Outdoor sows are very much at the mercy of increasing and decreasing seasonal light patterns. Their hormone system cannot be fooled by controlled indoor lighting to get breeding 24/7. Still, autumn fertility can be resolved.

Breeders who have their sows outdoors are in the minority - even so, these notes are for them. Outdoor breeders have to have plenty of land with the right well-drained soil, the right mild climate, dedicated 'all-weather' stockpeople and I believe the right breed of tough, hardy well-milking mothers with strong legs.

Such breeders benefit from far lower housing costs, and usually have their own supply of grain which has enabled them to survive - so far - the present severe feed price crisis.

What is a disadvantage, however, is that their sows are very much at the mercy of increasing and decreasing seasonal light patterns. Not for them are the benefits of controlled indoor lighting to 'fool' the sow's age-old hormone system into thinking it is eternal springtime and thus time to get breeding 24/7.

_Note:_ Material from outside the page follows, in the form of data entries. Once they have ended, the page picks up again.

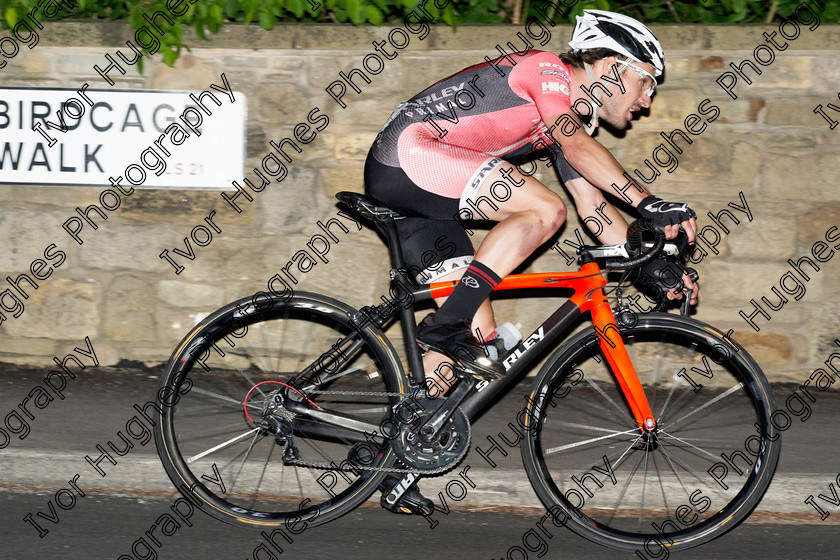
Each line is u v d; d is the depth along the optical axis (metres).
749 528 3.24
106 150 4.12
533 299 4.17
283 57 4.04
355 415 3.06
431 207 3.02
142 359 4.32
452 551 3.01
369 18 3.96
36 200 4.19
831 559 3.00
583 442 3.32
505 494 3.35
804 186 4.06
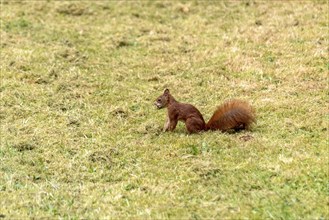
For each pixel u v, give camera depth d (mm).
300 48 27984
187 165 18688
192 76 26312
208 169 18125
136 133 21500
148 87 25453
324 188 16688
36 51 29016
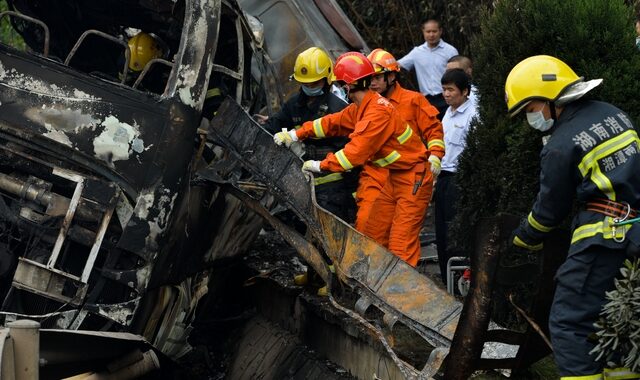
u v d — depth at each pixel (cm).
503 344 965
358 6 2347
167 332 1080
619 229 767
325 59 1171
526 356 887
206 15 1036
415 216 1124
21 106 993
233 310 1409
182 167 994
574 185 796
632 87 989
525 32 1048
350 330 1030
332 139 1168
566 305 793
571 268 788
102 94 991
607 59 1002
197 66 1016
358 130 1065
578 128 788
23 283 955
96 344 893
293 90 1752
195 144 1066
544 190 794
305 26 1794
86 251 988
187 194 1020
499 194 1078
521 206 1033
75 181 969
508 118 1062
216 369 1282
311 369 1109
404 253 1119
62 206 966
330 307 1109
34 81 998
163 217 980
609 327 759
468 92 1312
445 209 1295
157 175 981
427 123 1205
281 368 1163
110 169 982
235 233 1212
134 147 984
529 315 867
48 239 964
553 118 811
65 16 1362
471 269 838
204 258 1138
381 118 1070
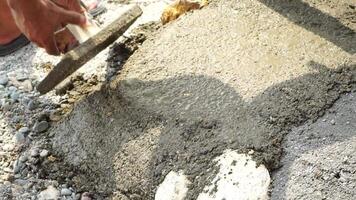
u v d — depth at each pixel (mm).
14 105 2328
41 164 2150
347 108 1976
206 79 2094
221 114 1986
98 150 2082
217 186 1823
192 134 1966
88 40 1927
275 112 1958
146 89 2119
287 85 2027
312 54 2127
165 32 2324
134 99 2100
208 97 2041
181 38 2270
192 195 1850
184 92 2076
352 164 1829
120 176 2008
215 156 1896
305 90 2012
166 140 1979
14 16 1841
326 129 1921
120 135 2062
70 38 1985
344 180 1802
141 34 2389
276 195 1797
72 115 2201
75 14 1924
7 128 2270
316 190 1788
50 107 2295
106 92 2184
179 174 1897
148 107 2062
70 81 2328
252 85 2045
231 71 2104
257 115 1959
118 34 2002
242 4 2352
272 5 2334
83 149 2113
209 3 2400
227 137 1925
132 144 2023
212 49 2197
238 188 1791
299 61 2105
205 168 1883
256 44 2188
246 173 1819
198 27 2295
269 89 2021
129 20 2016
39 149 2180
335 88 2025
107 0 2629
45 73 2422
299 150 1882
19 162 2156
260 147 1877
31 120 2271
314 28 2229
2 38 2434
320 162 1843
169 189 1876
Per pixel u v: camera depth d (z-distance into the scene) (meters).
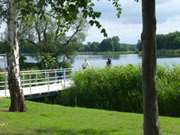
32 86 36.44
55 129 15.33
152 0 9.54
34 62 58.97
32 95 33.06
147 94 9.62
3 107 21.83
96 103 31.19
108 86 30.95
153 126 9.63
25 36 59.56
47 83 36.09
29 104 22.64
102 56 92.00
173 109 27.84
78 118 18.34
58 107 22.22
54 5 11.73
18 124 16.20
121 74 30.81
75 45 62.72
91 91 31.56
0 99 25.91
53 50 61.59
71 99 32.25
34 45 60.75
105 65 33.84
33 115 18.83
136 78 30.17
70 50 62.38
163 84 28.53
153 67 9.61
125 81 30.48
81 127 15.85
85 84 31.97
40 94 33.75
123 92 30.30
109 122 17.31
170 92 27.97
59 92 34.50
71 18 11.67
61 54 62.19
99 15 11.01
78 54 63.62
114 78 31.03
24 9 12.41
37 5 12.14
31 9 12.29
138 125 16.59
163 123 17.27
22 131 14.86
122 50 95.38
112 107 30.41
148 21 9.55
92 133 14.70
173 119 18.81
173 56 74.69
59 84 37.47
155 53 9.62
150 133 9.64
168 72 29.72
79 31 62.69
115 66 32.44
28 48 60.75
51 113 19.64
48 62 28.22
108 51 91.81
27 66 55.59
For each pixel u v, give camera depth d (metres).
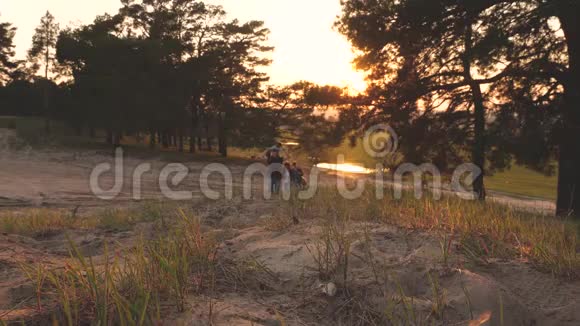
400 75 18.12
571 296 3.09
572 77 15.06
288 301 2.99
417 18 16.19
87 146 50.66
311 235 4.55
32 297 2.73
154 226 6.38
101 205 13.42
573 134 14.83
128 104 50.56
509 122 15.66
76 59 57.44
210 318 2.48
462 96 17.00
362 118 18.19
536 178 57.22
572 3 13.43
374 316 2.83
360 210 6.33
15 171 27.38
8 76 81.81
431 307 2.83
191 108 55.00
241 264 3.56
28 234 6.76
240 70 53.53
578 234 4.91
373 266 3.41
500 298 2.87
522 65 15.66
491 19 15.50
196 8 53.34
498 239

(I did hear that floodlighting outdoor rebreeding paddocks might be helpful, but that came to nothing, even ignoring the high power costs).

Living as I do in the middle of a primary outdoor sow breeding area, over the years I've suspected that we 'outdoorers' get more late summer/ early autumn infertility (as distinct from the more common early winter performance dropaway) than the majority who keep their sows indoors. Why might this be?

Too much light in spring?
In a northern hemisphere spring, as the romantic poets from Bunyan and Shakespeare onwards remind us, we get 'April showers'. Periods of intermittent, short showers followed by the brightest of blue skies. The half-hourly bouts of rain wash the atmosphere as clear as crystal and the ultra-violet from the intense periods of very bright sunshine is obvious - I burn very quickly during a day spent on the downs inspecting paddocks. So do the sows!

Very few outdoor breeders put up temporary sunshades as early as April.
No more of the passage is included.